Anna sat on her bed and kicked off her shoes. "What gives?" she asked.

 

To Anna's annoyance Nicky flopped down on the bed next to her and began to cry. Uncomfortable with weeping women, even when it was she herself doing the weeping, Anna sat rigid with her shoe in her hand. The nonsense nursery rhyme "diddle diddle dumpling, my son John . . . one shoe off and one shoe on," rattled through her head.

 

She removed her other shoe to quell the rhyme. Since Nicky was still sobbing and gulping on the mattress next to her, Anna patted her head as if she were a dog and muttered, "It's okay, it's okay," wondering what "it" was and sincerely doubting it was okay.

 

Minutes passed. Rather than subsiding, the crying grew more breathy, more shrill. Nicky was working herself into a fit.

 

"Stop it," Anna commanded. "My nerves are getting frayed." Nicky cried harder. "Stop it now," Anna ordered and gave the girl a whack on the shoulder, not enough to hurt her, just enough to get her attention.

 

Nicky flinched and cried out as if Anna had struck her with a tire iron.

 

"Shit," Anna hissed.

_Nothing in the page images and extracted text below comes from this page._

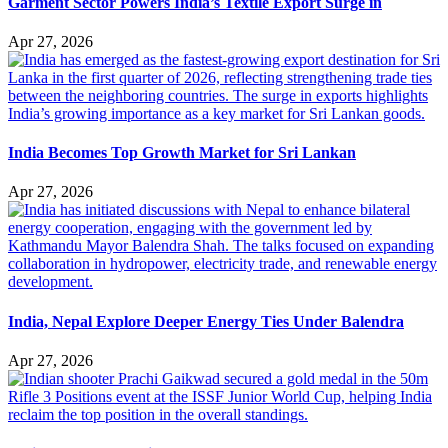
Garment Sector Powers India’s Textile Export Surge in
Apr 27, 2026
India Becomes Top Growth Market for Sri Lankan
Apr 27, 2026
India, Nepal Explore Deeper Energy Ties Under Balendra
Apr 27, 2026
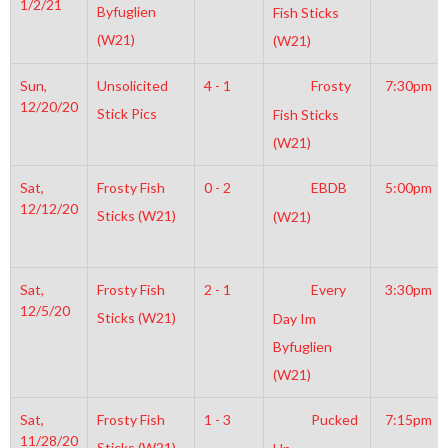
1/2/21
Byfuglien
Fish Sticks
(W21)
(W21)
Sun,
Unsolicited
4 - 1
Frosty
7:30pm
12/20/20
Stick Pics
Fish Sticks
(W21)
Sat,
Frosty Fish
0 - 2
EBDB
5:00pm
12/12/20
Sticks (W21)
(W21)
Sat,
Frosty Fish
2 - 1
Every
3:30pm
12/5/20
Sticks (W21)
Day Im
Byfuglien
(W21)
Sat,
Frosty Fish
1 - 3
Pucked
7:15pm
11/28/20
Sticks (W21)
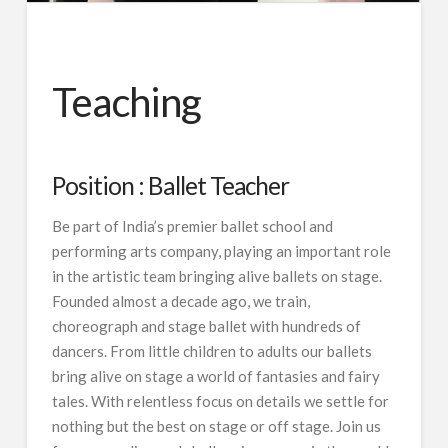
Teaching
Position : Ballet Teacher
Be part of India’s premier ballet school and
performing arts company, playing an important role
in the artistic team bringing alive ballets on stage.
Founded almost a decade ago, we train,
choreograph and stage ballet with hundreds of
dancers. From little children to adults our ballets
bring alive on stage a world of fantasies and fairy
tales. With relentless focus on details we settle for
nothing but the best on stage or off stage. Join us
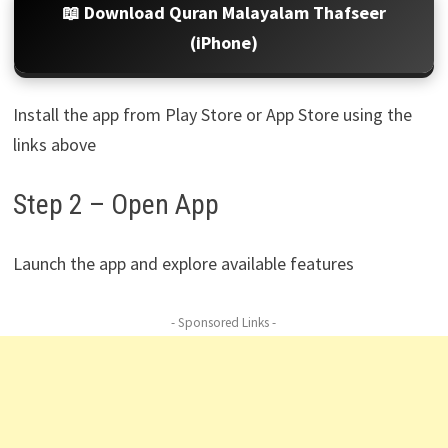
📖 Download Quran Malayalam Thafseer
(iPhone)
Install the app from Play Store or App Store using the
links above
Step 2 – Open App
Launch the app and explore available features
- Sponsored Links -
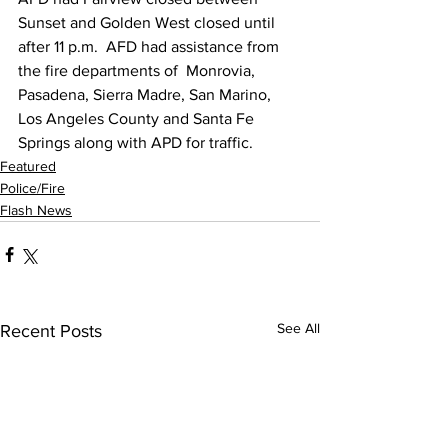
Sunset and Golden West closed until 
after 11 p.m.  AFD had assistance from 
the fire departments of  Monrovia, 
Pasadena, Sierra Madre, San Marino, 
Los Angeles County and Santa Fe 
Springs along with APD for traffic. 
Featured
Police/Fire
Flash News
See All
Recent Posts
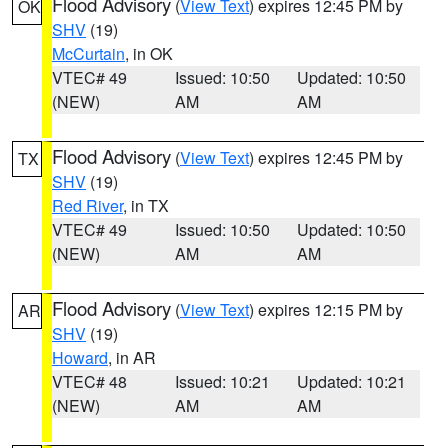
Flood Advisory
(
View Text
) expires 12:45 PM by
OK
SHV
(19)
McCurtain
, in OK
VTEC# 49
Issued: 10:50
Updated: 10:50
(NEW)
AM
AM
Flood Advisory
(
View Text
) expires 12:45 PM by
TX
SHV
(19)
Red River
, in TX
VTEC# 49
Issued: 10:50
Updated: 10:50
(NEW)
AM
AM
Flood Advisory
(
View Text
) expires 12:15 PM by
AR
SHV
(19)
Howard
, in AR
VTEC# 48
Issued: 10:21
Updated: 10:21
(NEW)
AM
AM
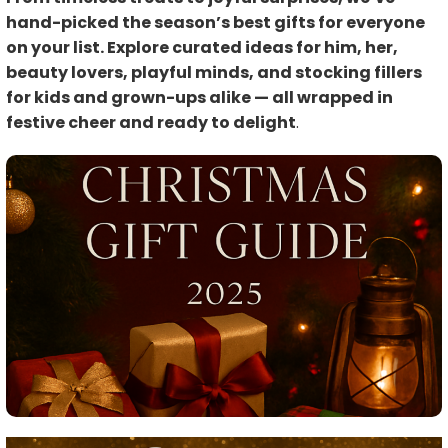
hand-picked the season’s best gifts for everyone
on your list. Explore curated ideas for him, her,
beauty lovers, playful minds, and stocking fillers
for kids and grown-ups alike — all wrapped in
festive cheer and ready to delight
.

With great gentleness, she moved the prostrate girl's long hair, exposing Nicky's neck. A bruise, so new it had yet to lose its angry red color, was forming there. The shape and placement indicated the heel of a hand and a thumb. On the front of the shoulder Anna knew she would find the corresponding finger marks.

 

In the brief time she'd been gone, an hour and fifteen minutes at most, someone had come into the room and forcibly held Nicky facedown.

 

"Jesus fucking Christ," Anna muttered. "That does it. Sit up. There you go." She helped Nicky up and saw that her feet were planted firmly on the floor, lest she flop over in defeat again. "Look at me now. Here. Let me." Using the tail of the girl's shirt, Anna dried her face, then pushed her hair back over her shoulders. "Three deep breaths. No more weeping and wailing tonight. The son-of-a-bitch doesn't deserve it. What's needed here is a lust for revenge."

 

Nicky smiled at that.

 

"Good girl." For no reason except that it felt right, Anna got a brush from the dresser and started brushing Nicky's straight brown hair, gently working out the tangles. The sobs subsided to an occasional outbreak.

 

Having set aside the brush, Anna again tucked Nicky's hair behind her ears so she could see her face, and said: "Do you want a drink of water, blow your nose?"

 

Nicky nodded. Anna fetched a box of Kleenex and a plastic bottle of the newly fashionable Yosemite Water that stood half empty on a night stand.